The NCSC recommends users to follow basic security measures, such as frequently backing up their devices, using virus detection software and installing “only new apps on your device from the manufacturer’s recommended app store.” This guidance mirrors that of the Department of Homeland Security, which also included recommendations that operating systems, applications, and other software should be updated regularly and that users and organizations adopt multi-factor authentication.
Simple eHealth recommendations form a multi-layered defense against attacks, which greatly reduces the risk of unauthorized access to mobile devices. However, despite the importance and effectiveness of these user actions, cybercriminals use sophisticated techniques that exploit human psychology and behaviors to deceive users and hack devices.

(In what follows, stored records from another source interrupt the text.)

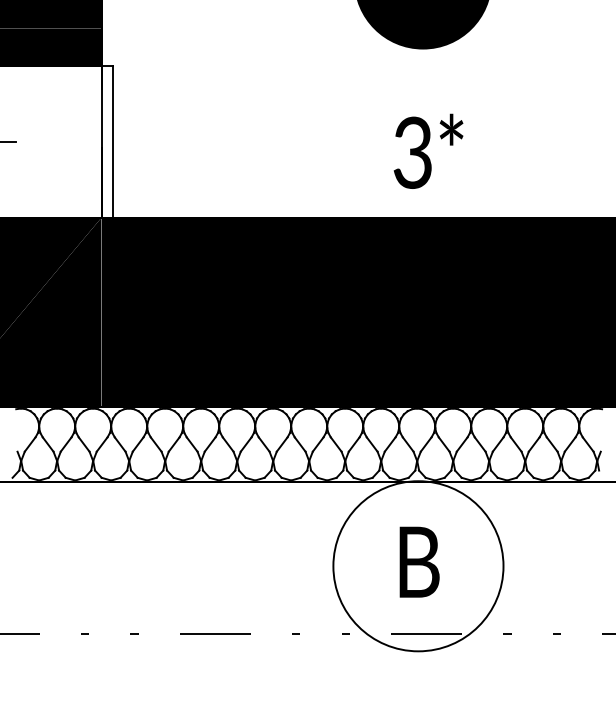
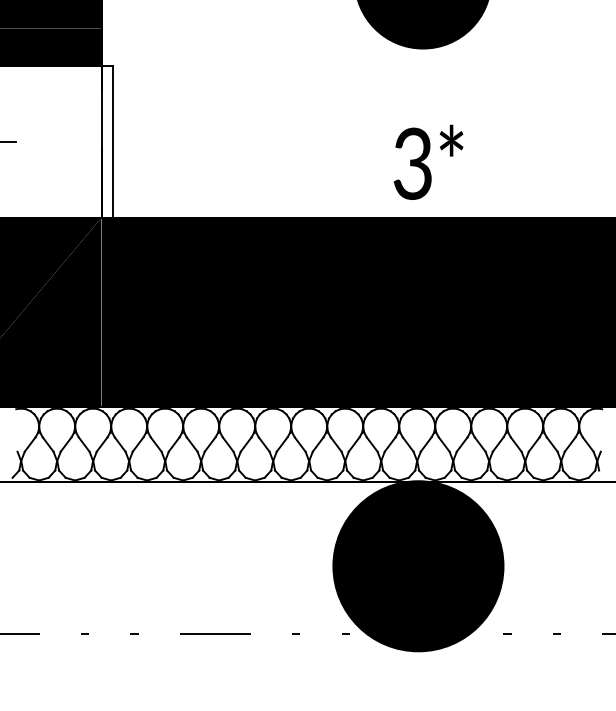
text at (428, 150) position: (428, 150) -> (428, 161)
fill at (418, 566): none -> present
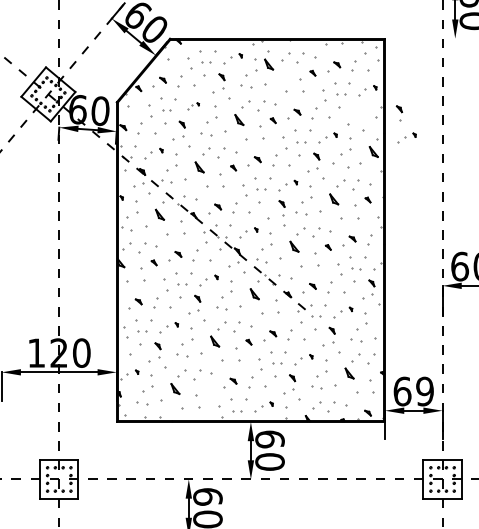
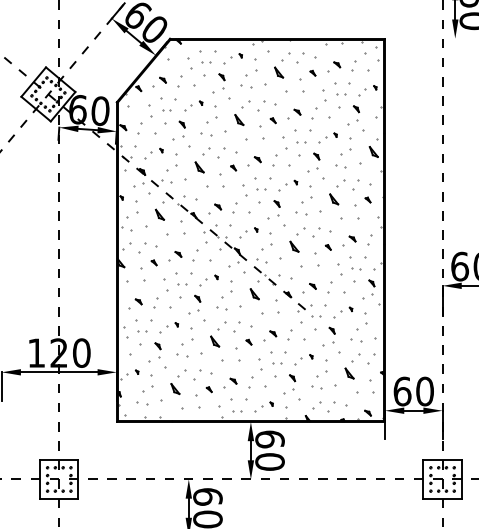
part at (269, 64) position: (269, 64) -> (279, 72)
part at (193, 106) size: 13x9 px -> 20x12 px
part at (398, 113) position: (398, 113) -> (355, 113)
part at (406, 137): present -> none
part at (340, 165) size: 18x7 px -> 12x5 px
part at (281, 208) position: (281, 208) -> (276, 208)
part at (208, 389): none -> present
text at (424, 391): 69 -> 60
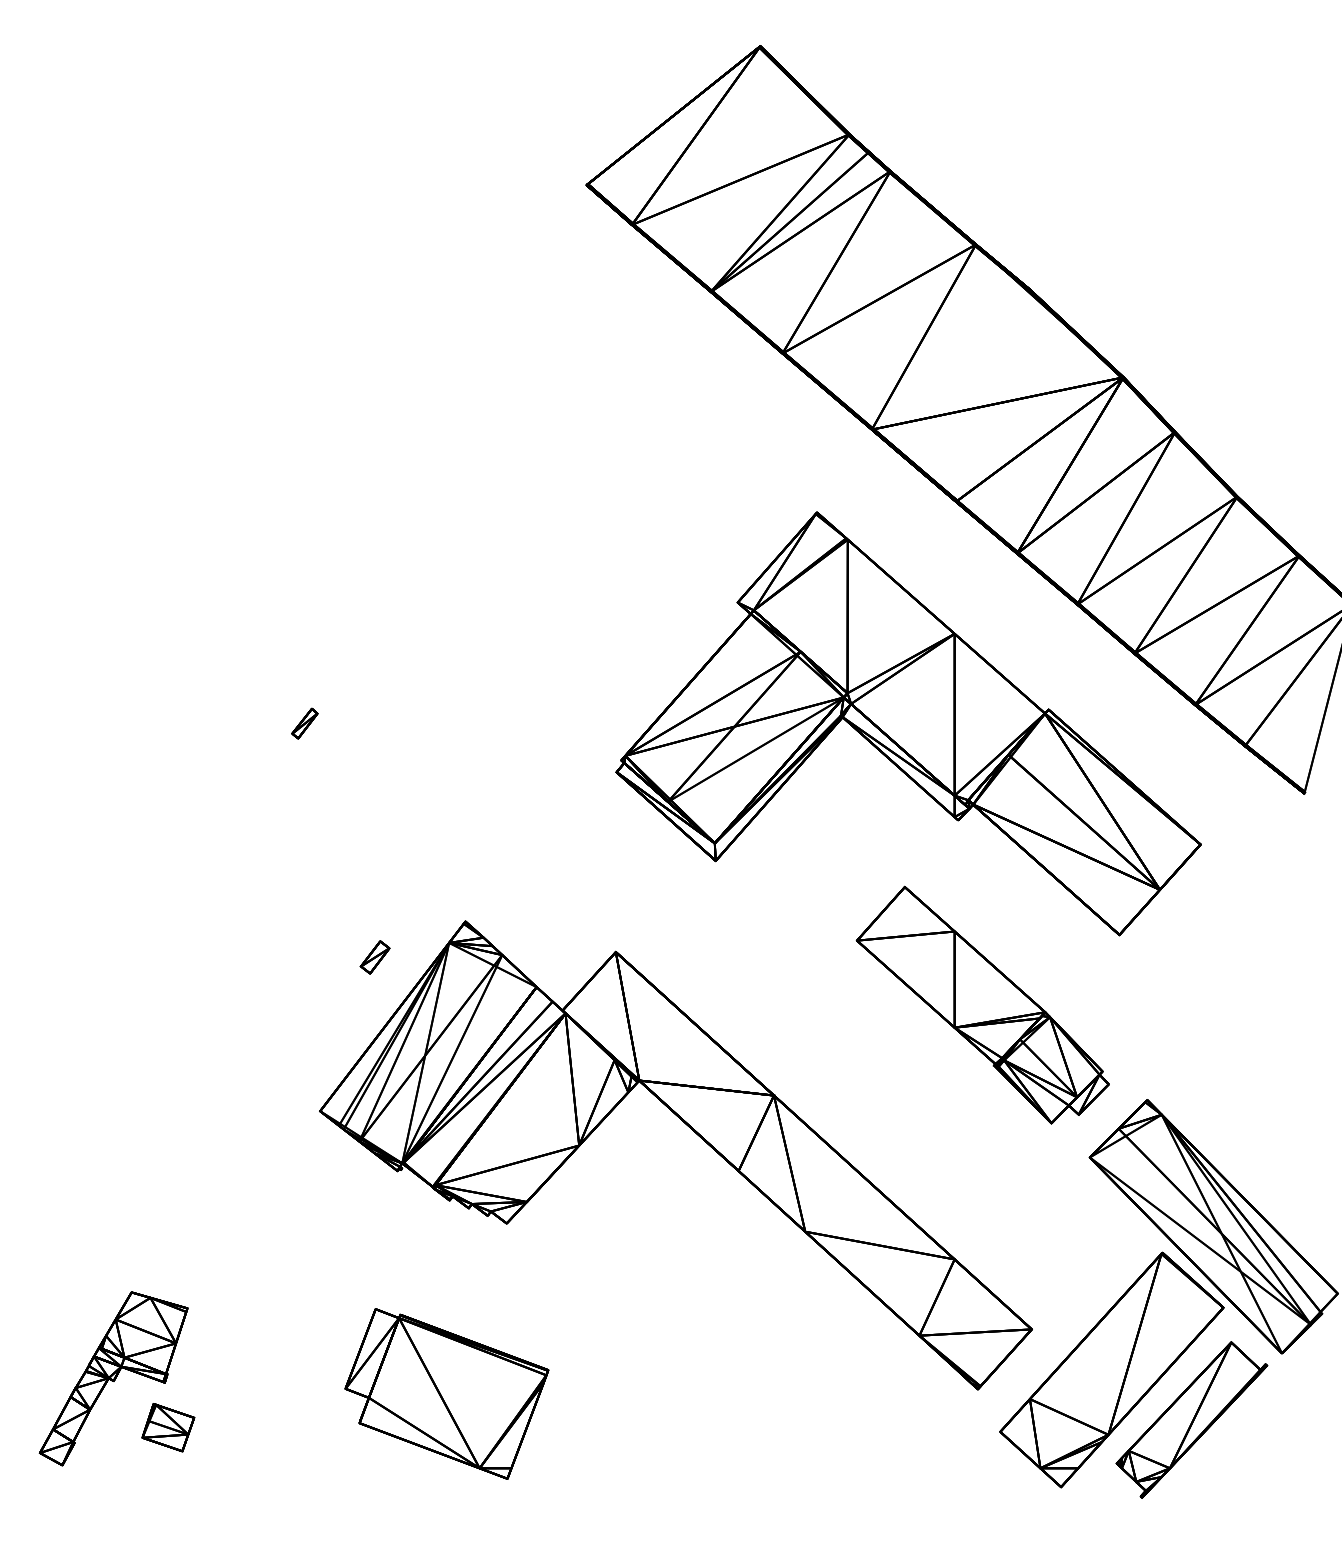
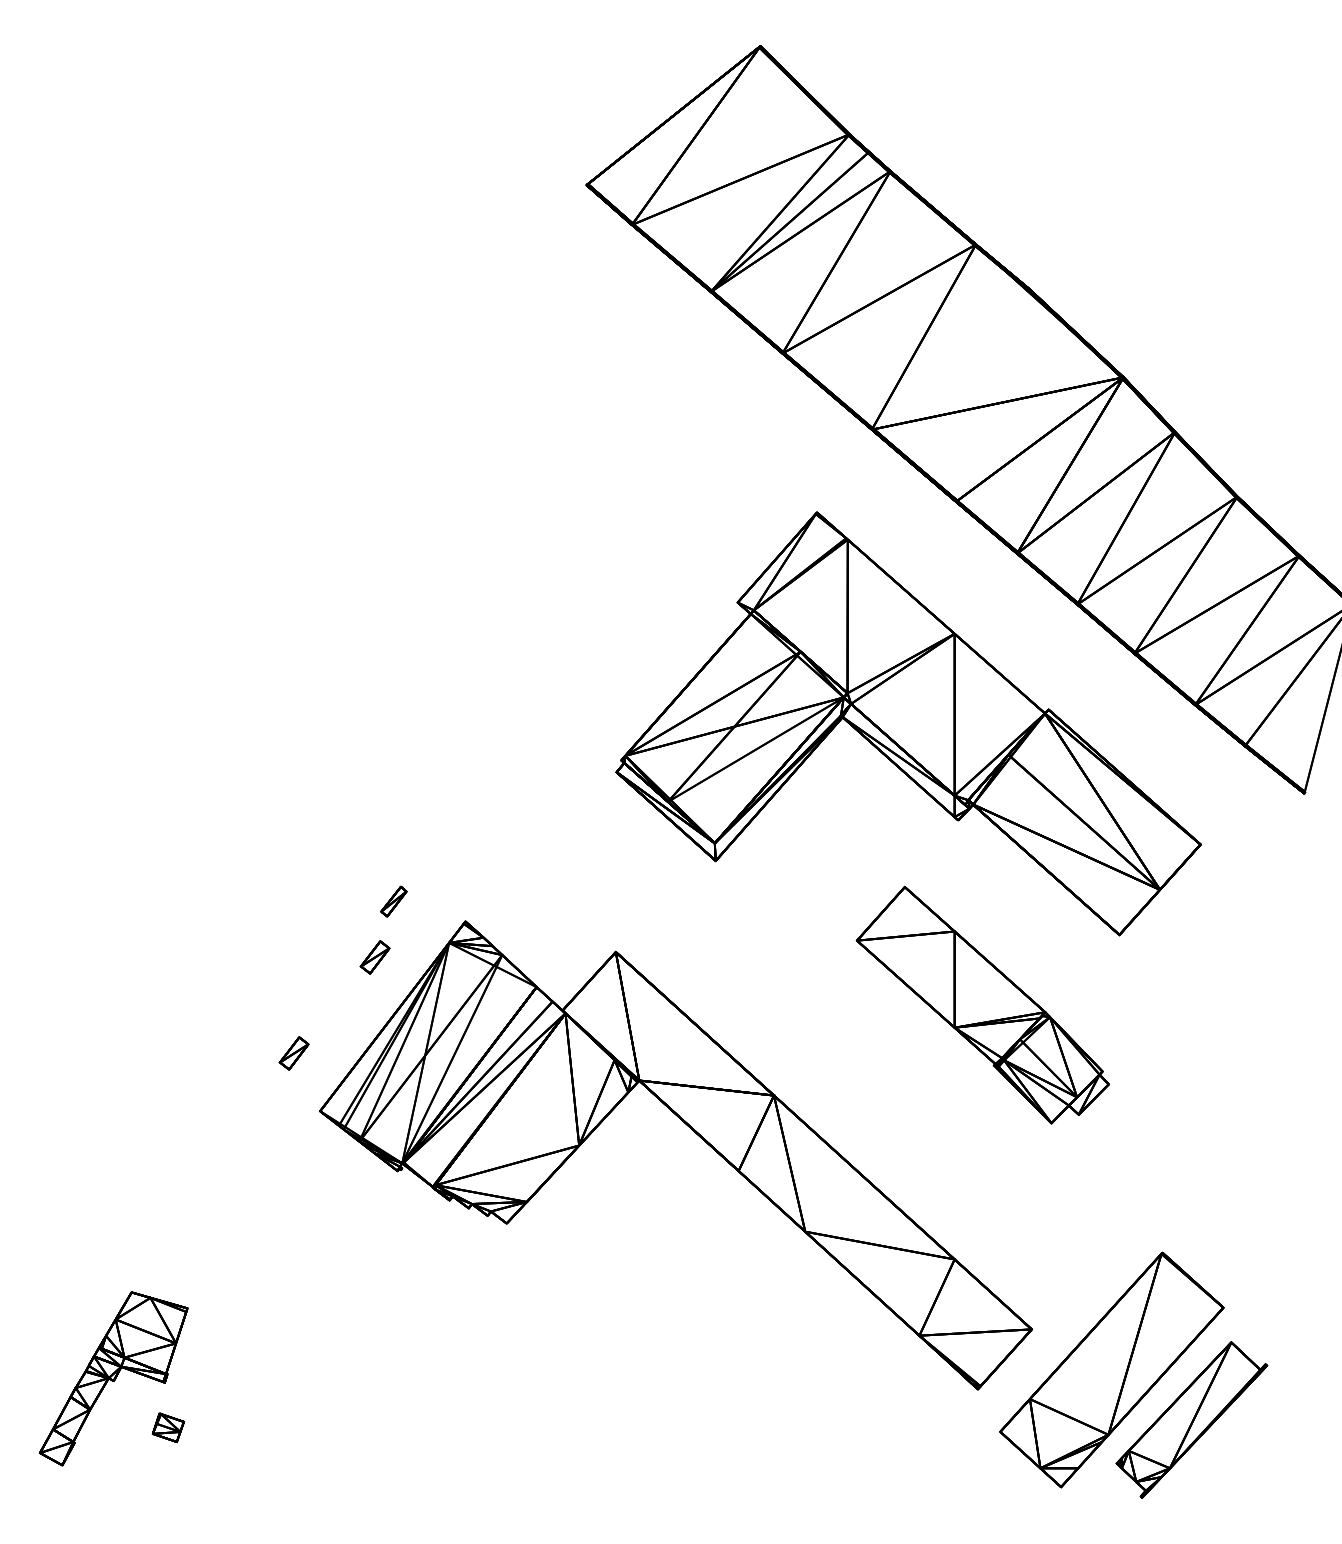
part at (304, 723) position: (304, 723) -> (393, 901)
part at (293, 1053): none -> present
part at (1213, 1226): present -> none
part at (446, 1393): present -> none
part at (168, 1427) size: 55x50 px -> 34x32 px
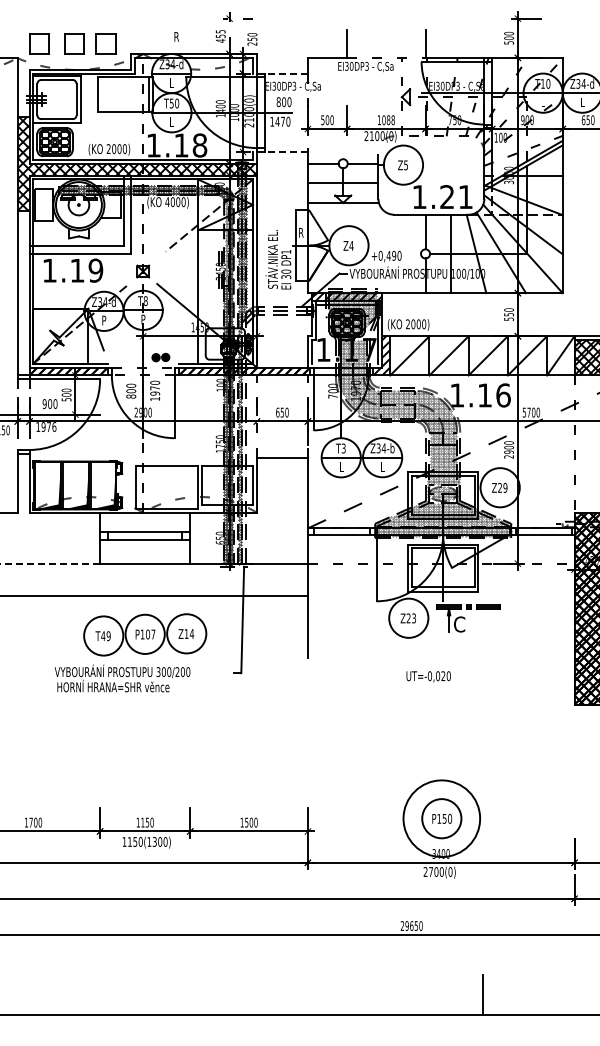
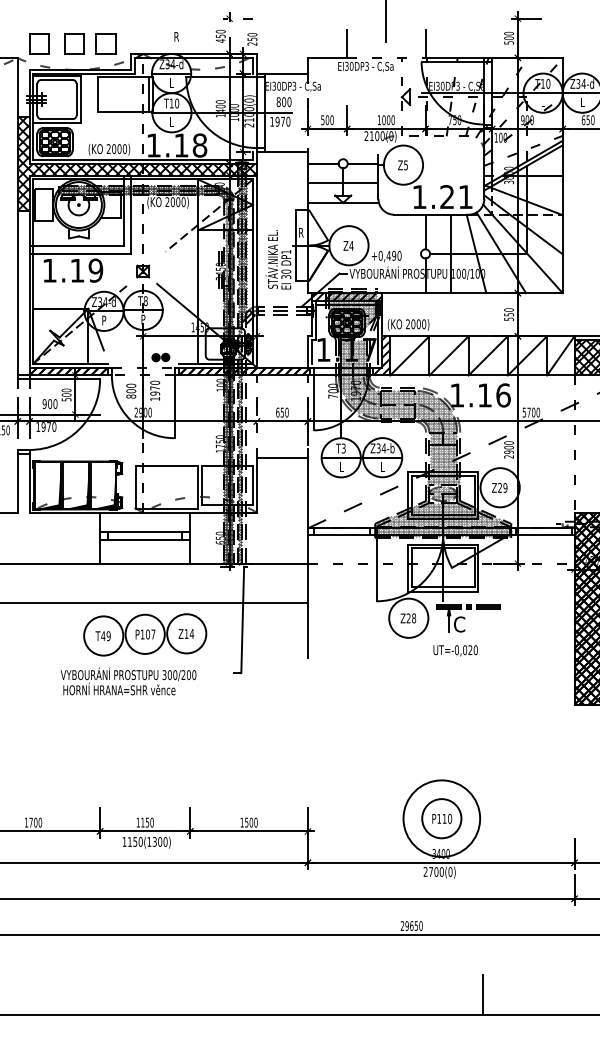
line at (386, 22): none -> present
text at (220, 31): 455 -> 450
line at (286, 73): dashed -> solid
text at (171, 103): T50 -> T10
text at (390, 119): 1088 -> 1000
text at (277, 121): 1470 -> 1970
line at (286, 152): dashed -> solid
text at (167, 201): 4000) -> 2000)
text at (54, 426): 1976 -> 1970
line at (50, 563): dashed -> solid
line at (154, 595) position: (154, 595) -> (154, 602)
text at (414, 618): Z23 -> Z28
text at (428, 676) position: (428, 676) -> (455, 650)
text at (122, 678) position: (122, 678) -> (128, 681)
text at (444, 818): P150 -> P110
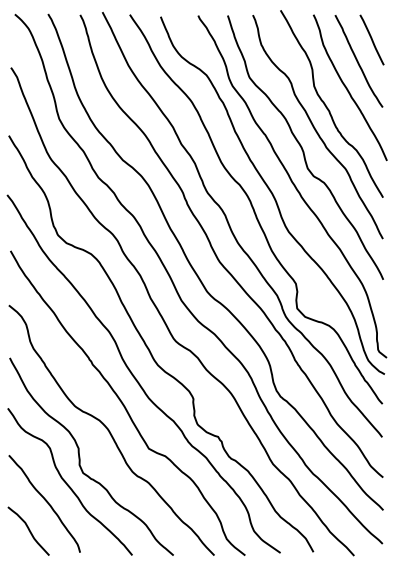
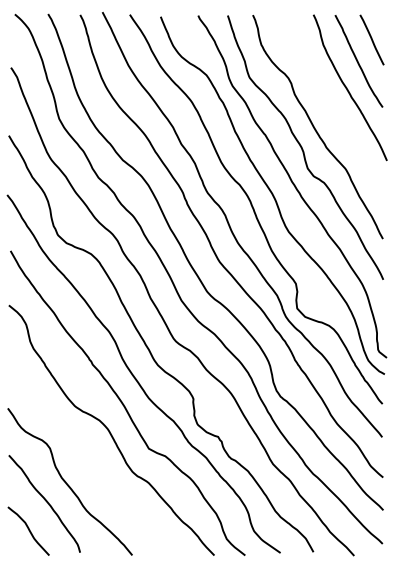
curve at (327, 106): present -> none
curve at (80, 456): present -> none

These types of attacks, called social engineering attacks, use human interactions and social skills to trick users into allowing attackers to gain access to their devices or systems, sometimes causing users to disable optional security protections. Attacks such as FluBot, fake vaccination websites, and malicious “Squid Game” apps are examples of social engineering.
According to the Department of Homeland Security’s Cybersecurity and Infrastructure Security Agency, mobile device owners may be more vulnerable to social engineering attacks through text messages because the mobile device’s integration of email, voice, text messaging, and web browser functionality increases the likelihood of users falling victim to designed malicious activity attacks.”
The White House Cyber Security Summit earlier this year outlined ways beyond cyber-hygiene to guard against unauthorized access: “We need to move to where technology is built securely by default. We need to Knowing we’re buying safe technology.”
Safe by design mobile devices will build electronic hygiene protections into the device, removing human psychology from the security equation. Just as seat belts and airbags began as options for car buyers, they are now mandatory safety equipment in all cars.
Basic cyber-cleanliness protection such as multi-factor authentication or blocking of downloading apps from third-party official app stores can be built into the systems by design. Mobile devices with these kinds of protections built in from the start would almost never be vulnerable to social engineering attacks even if the device owner, like most people, was concerned about a successful TV show or worried about the pandemic.
The public should follow the basic e-health recommendations of our cybersecurity agencies. But we also need to cut the cycle of complex social engineering attacks and build high-security safeguards into the design of our technology.